> _PASSAGE FOR REVIEW_:

^^^^^^^^^^^^^^^^

Understanding The Role Of Microglia In Alzheimer’s Disease

Knut Biber, Research Fellow & Head of Glial Biology Team, AbbVie, explained that microglia are not passive bystanders but active participants in AD progression. Genetic studies (GWAS) show that many AD-associated genes are highly or exclusively expressed in microglia, implicating them in the spread of tau pathology and the development of full-blown AD.  

Biber stressed that microglial response to amyloid plaque is complex and context-dependent. For instance, in elderly patients with amyloid pathology but no dementia, microglial clustering is rare.  

The responses vary depending on the presence of tau and amyloid, which differ between AD patients and healthy controls. This implies that microglial activation is not a uniform or inevitable process, making it quite puzzling. 

Biber and his colleagues used single-nucleus RNA-seq to identify multiple microglial clusters with distinct transcriptomic profiles across different brain regions and disease stages. These clusters show varied inflammatory tones and correlate differently with tau and amyloid loads, thus revealing specific trajectories of microglial transformation during disease progression. 

To dig a little deeper into physiology, the team began selectively targeting microglia subtypes. More precisely, they selected those with an interferon signature. From this procedure, the researchers were able to unpack that using a variety of pathways could produce a shift in the overall microglia population, meaning they have a solid understanding of what kind of microglia population one needs to target to bring down the AD population.  

Biber explained that modulating just a small fraction (5–6%) of microglia can significantly impact AD pathology without harming beneficial microglial functions. He concluded his presentation with a word of caution against the broad-spectrum inhibition of microglia. Since microglia have both protective and detrimental roles, indiscriminate suppression could worsen outcomes. Therefore, precision targeting of specific dysfunctional microglial populations is essential for safe therapeutic strategies.

^^^^^^^^^^^^^^^^

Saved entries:

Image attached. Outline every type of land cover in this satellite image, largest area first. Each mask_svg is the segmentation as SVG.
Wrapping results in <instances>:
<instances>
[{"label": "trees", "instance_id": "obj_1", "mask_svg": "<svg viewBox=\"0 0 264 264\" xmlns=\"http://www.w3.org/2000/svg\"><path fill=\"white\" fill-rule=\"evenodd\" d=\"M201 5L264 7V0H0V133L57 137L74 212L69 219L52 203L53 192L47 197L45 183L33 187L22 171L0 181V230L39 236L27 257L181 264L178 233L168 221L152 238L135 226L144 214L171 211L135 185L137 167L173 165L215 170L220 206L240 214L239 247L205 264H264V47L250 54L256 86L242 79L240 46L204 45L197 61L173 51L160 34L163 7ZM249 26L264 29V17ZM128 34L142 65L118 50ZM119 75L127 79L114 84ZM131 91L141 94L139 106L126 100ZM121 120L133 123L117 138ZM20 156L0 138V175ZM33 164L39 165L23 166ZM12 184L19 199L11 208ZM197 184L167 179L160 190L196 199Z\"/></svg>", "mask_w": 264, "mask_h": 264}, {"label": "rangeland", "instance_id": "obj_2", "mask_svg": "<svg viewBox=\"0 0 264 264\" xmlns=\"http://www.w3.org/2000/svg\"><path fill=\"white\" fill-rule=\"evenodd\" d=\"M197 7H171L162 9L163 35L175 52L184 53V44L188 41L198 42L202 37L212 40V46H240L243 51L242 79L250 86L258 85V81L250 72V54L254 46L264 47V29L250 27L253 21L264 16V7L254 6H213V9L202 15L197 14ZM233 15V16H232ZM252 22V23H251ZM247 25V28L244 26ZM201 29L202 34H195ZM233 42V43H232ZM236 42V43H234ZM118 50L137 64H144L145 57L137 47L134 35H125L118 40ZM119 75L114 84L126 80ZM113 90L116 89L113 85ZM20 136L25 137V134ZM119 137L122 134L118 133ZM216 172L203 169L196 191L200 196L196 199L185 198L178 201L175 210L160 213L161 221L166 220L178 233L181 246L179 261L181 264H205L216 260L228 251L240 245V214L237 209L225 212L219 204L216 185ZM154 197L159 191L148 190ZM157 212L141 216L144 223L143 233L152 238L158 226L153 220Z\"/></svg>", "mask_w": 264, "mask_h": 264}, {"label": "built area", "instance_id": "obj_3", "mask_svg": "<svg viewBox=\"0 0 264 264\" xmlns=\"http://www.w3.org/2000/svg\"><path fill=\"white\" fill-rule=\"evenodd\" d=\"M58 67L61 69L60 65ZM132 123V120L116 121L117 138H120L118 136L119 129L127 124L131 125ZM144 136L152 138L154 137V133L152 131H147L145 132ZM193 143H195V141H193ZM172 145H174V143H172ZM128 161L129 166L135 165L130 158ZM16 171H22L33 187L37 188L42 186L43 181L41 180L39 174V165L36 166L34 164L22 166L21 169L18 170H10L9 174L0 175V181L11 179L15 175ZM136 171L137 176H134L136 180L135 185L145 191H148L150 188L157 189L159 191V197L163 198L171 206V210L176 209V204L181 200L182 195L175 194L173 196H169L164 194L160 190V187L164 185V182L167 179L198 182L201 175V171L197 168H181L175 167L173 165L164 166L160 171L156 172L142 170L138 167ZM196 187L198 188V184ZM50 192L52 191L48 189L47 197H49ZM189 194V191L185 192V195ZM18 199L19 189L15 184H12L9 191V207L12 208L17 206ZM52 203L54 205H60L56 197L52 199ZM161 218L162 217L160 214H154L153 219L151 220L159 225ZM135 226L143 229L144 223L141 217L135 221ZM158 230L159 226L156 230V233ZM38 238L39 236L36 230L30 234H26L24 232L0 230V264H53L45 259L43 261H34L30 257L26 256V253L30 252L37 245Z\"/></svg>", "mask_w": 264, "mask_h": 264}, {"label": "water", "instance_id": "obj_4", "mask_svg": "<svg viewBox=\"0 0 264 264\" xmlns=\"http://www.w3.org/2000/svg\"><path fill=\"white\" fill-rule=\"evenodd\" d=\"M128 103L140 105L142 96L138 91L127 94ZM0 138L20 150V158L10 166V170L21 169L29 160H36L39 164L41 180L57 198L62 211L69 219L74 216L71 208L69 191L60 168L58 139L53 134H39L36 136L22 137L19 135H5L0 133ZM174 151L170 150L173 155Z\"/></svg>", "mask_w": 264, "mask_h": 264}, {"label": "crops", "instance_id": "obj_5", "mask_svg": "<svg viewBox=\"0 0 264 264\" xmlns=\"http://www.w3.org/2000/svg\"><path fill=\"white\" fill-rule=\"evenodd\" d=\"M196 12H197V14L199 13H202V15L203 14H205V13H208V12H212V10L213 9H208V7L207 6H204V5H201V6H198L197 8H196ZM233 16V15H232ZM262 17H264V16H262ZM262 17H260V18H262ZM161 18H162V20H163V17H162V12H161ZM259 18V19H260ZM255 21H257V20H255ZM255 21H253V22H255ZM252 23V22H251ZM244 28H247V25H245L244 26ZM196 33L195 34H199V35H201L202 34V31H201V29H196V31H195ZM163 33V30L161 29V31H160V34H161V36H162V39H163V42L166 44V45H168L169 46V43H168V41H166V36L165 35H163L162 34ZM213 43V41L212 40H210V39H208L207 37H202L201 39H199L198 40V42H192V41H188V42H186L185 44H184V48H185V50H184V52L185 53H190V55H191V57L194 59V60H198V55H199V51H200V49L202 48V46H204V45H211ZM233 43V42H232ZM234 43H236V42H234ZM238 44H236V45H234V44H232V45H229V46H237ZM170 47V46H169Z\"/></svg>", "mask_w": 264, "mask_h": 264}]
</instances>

^^^^^^^^^^^^^^^^

> _TASK A_:
According to the microglia article, why does Biber caution against broad-spectrum inhibition of microglia? Answer in one to three sentences.
> _TASK B_:
Answer these from the microglia article, one line each:
(i) Which method did Biber and his colleagues use to identify microglial clusters?
(ii) What signature did the microglia subtypes selected for targeting carry?
(iii) What fraction of microglia can be modulated to significantly impact AD pathology?
> _TASK C_:
Summarize the microglia article in two sentences.
The saved entries are separate lines that have no connection to the microglia article.

> _REPLY A_:
Microglia have both protective and detrimental roles, so suppressing them indiscriminately could worsen outcomes. For that reason, safe therapy requires precision targeting of the specific dysfunctional microglial populations.

> _REPLY B_:
(i) Single-nucleus RNA-seq.
(ii) An interferon signature.
(iii) A small fraction, 5–6%.

> _REPLY C_:
Knut Biber of AbbVie explained that microglia are active participants in Alzheimer's disease progression and that their response to amyloid plaque is complex and context-dependent. Single-nucleus RNA-seq revealed distinct microglial clusters, and Biber concluded that modulating a small fraction of them can significantly impact AD pathology, so precision targeting rather than broad inhibition is essential.